# EXERCISE REQUIREMENTS
Pull out every line below that contains the word "Agreement". Case counts.

# THE DATA

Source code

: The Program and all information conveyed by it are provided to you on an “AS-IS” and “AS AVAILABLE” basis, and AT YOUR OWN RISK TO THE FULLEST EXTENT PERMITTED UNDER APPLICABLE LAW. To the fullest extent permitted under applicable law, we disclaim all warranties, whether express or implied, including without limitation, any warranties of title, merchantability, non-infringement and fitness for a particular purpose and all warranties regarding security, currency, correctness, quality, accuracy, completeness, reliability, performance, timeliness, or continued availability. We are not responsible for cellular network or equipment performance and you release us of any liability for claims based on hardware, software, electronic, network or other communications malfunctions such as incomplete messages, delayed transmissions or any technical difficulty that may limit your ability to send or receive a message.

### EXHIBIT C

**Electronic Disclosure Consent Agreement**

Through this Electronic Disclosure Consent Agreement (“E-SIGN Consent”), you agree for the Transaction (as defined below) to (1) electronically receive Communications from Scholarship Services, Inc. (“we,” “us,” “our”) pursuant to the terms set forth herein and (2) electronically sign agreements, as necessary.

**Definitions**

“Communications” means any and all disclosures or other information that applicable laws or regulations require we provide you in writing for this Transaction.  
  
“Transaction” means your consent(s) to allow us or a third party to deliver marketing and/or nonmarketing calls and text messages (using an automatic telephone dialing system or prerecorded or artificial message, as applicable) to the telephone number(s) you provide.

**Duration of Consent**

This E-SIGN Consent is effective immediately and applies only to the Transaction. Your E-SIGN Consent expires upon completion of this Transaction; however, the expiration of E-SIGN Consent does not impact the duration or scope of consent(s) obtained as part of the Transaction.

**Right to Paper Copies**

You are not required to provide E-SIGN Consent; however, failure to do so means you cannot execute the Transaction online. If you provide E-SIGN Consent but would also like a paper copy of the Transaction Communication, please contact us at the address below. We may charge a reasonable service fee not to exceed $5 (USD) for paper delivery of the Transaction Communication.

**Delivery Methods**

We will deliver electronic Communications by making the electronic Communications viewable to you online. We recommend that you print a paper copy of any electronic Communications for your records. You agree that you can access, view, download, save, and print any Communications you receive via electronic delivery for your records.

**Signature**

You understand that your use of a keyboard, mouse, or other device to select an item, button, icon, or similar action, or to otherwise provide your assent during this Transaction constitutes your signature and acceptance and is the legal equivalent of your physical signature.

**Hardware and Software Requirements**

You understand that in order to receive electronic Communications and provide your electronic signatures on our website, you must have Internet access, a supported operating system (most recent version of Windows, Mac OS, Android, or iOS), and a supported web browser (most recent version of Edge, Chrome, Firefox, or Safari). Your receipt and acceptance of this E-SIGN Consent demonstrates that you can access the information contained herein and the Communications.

# WORKED SOLUTION
**Electronic Disclosure Consent Agreement**
Through this Electronic Disclosure Consent Agreement (“E-SIGN Consent”), you agree for the Transaction (as defined below) to (1) electronically receive Communications from Scholarship Services, Inc. (“we,” “us,” “our”) pursuant to the terms set forth herein and (2) electronically sign agreements, as necessary.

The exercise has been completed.